■ **Task input**:
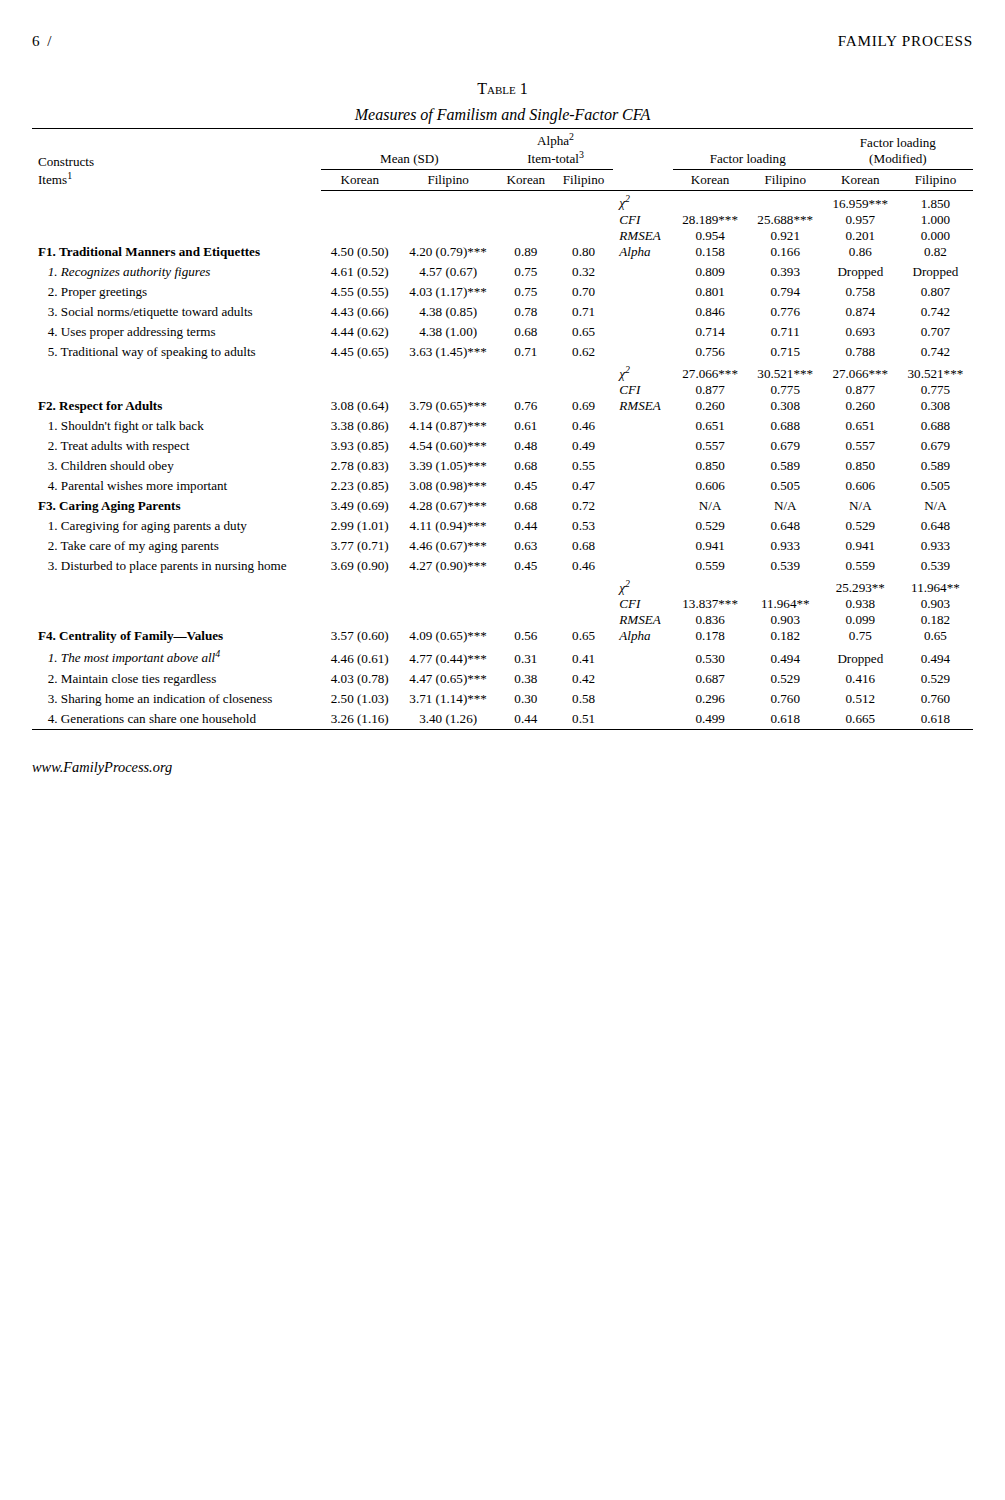6 / FAMILY PROCESS
Table 1
Measures of Familism and Single-Factor CFA
| Constructs Items 1 | Mean (SD) | Alpha 2 Item-total 3 | | Factor loading | Factor loading (Modified) |
| --- | --- | --- | --- | --- | --- |
| Korean | Filipino | Korean | Filipino | | Korean | Filipino | Korean | Filipino |
| F1. Traditional Manners and Etiquettes | 4.50 (0.50) | 4.20 (0.79)*** | 0.89 | 0.80 | χ 2 CFI RMSEA Alpha | 28.189*** 0.954 0.158 | 25.688*** 0.921 0.166 | 16.959*** 0.957 0.201 0.86 | 1.850 1.000 0.000 0.82 |
| 1. Recognizes authority figures | 4.61 (0.52) | 4.57 (0.67) | 0.75 | 0.32 | | 0.809 | 0.393 | Dropped | Dropped |
| 2. Proper greetings | 4.55 (0.55) | 4.03 (1.17)*** | 0.75 | 0.70 | | 0.801 | 0.794 | 0.758 | 0.807 |
| 3. Social norms/etiquette toward adults | 4.43 (0.66) | 4.38 (0.85) | 0.78 | 0.71 | | 0.846 | 0.776 | 0.874 | 0.742 |
| 4. Uses proper addressing terms | 4.44 (0.62) | 4.38 (1.00) | 0.68 | 0.65 | | 0.714 | 0.711 | 0.693 | 0.707 |
| 5. Traditional way of speaking to adults | 4.45 (0.65) | 3.63 (1.45)*** | 0.71 | 0.62 | | 0.756 | 0.715 | 0.788 | 0.742 |
| F2. Respect for Adults | 3.08 (0.64) | 3.79 (0.65)*** | 0.76 | 0.69 | χ 2 CFI RMSEA | 27.066*** 0.877 0.260 | 30.521*** 0.775 0.308 | 27.066*** 0.877 0.260 | 30.521*** 0.775 0.308 |
| 1. Shouldn't fight or talk back | 3.38 (0.86) | 4.14 (0.87)*** | 0.61 | 0.46 | | 0.651 | 0.688 | 0.651 | 0.688 |
| 2. Treat adults with respect | 3.93 (0.85) | 4.54 (0.60)*** | 0.48 | 0.49 | | 0.557 | 0.679 | 0.557 | 0.679 |
| 3. Children should obey | 2.78 (0.83) | 3.39 (1.05)*** | 0.68 | 0.55 | | 0.850 | 0.589 | 0.850 | 0.589 |
| 4. Parental wishes more important | 2.23 (0.85) | 3.08 (0.98)*** | 0.45 | 0.47 | | 0.606 | 0.505 | 0.606 | 0.505 |
| F3. Caring Aging Parents | 3.49 (0.69) | 4.28 (0.67)*** | 0.68 | 0.72 | | N/A | N/A | N/A | N/A |
| 1. Caregiving for aging parents a duty | 2.99 (1.01) | 4.11 (0.94)*** | 0.44 | 0.53 | | 0.529 | 0.648 | 0.529 | 0.648 |
| 2. Take care of my aging parents | 3.77 (0.71) | 4.46 (0.67)*** | 0.63 | 0.68 | | 0.941 | 0.933 | 0.941 | 0.933 |
| 3. Disturbed to place parents in nursing home | 3.69 (0.90) | 4.27 (0.90)*** | 0.45 | 0.46 | | 0.559 | 0.539 | 0.559 | 0.539 |
| F4. Centrality of Family—Values | 3.57 (0.60) | 4.09 (0.65)*** | 0.56 | 0.65 | χ 2 CFI RMSEA Alpha | 13.837*** 0.836 0.178 | 11.964** 0.903 0.182 | 25.293** 0.938 0.099 0.75 | 11.964** 0.903 0.182 0.65 |
| 1. The most important above all 4 | 4.46 (0.61) | 4.77 (0.44)*** | 0.31 | 0.41 | | 0.530 | 0.494 | Dropped | 0.494 |
| 2. Maintain close ties regardless | 4.03 (0.78) | 4.47 (0.65)*** | 0.38 | 0.42 | | 0.687 | 0.529 | 0.416 | 0.529 |
| 3. Sharing home an indication of closeness | 2.50 (1.03) | 3.71 (1.14)*** | 0.30 | 0.58 | | 0.296 | 0.760 | 0.512 | 0.760 |
| 4. Generations can share one household | 3.26 (1.16) | 3.40 (1.26) | 0.44 | 0.51 | | 0.499 | 0.618 | 0.665 | 0.618 |
www.FamilyProcess.org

■ **Activity**:
Begin with the line holding "0.665 | 0.618 |" and end with the last line of the material. Write out those lines exactly, and only those.

■ **Answer area**:
| 4. Generations can share one household | 3.26 (1.16) | 3.40 (1.26) | 0.44 | 0.51 | | 0.499 | 0.618 | 0.665 | 0.618 |
www.FamilyProcess.org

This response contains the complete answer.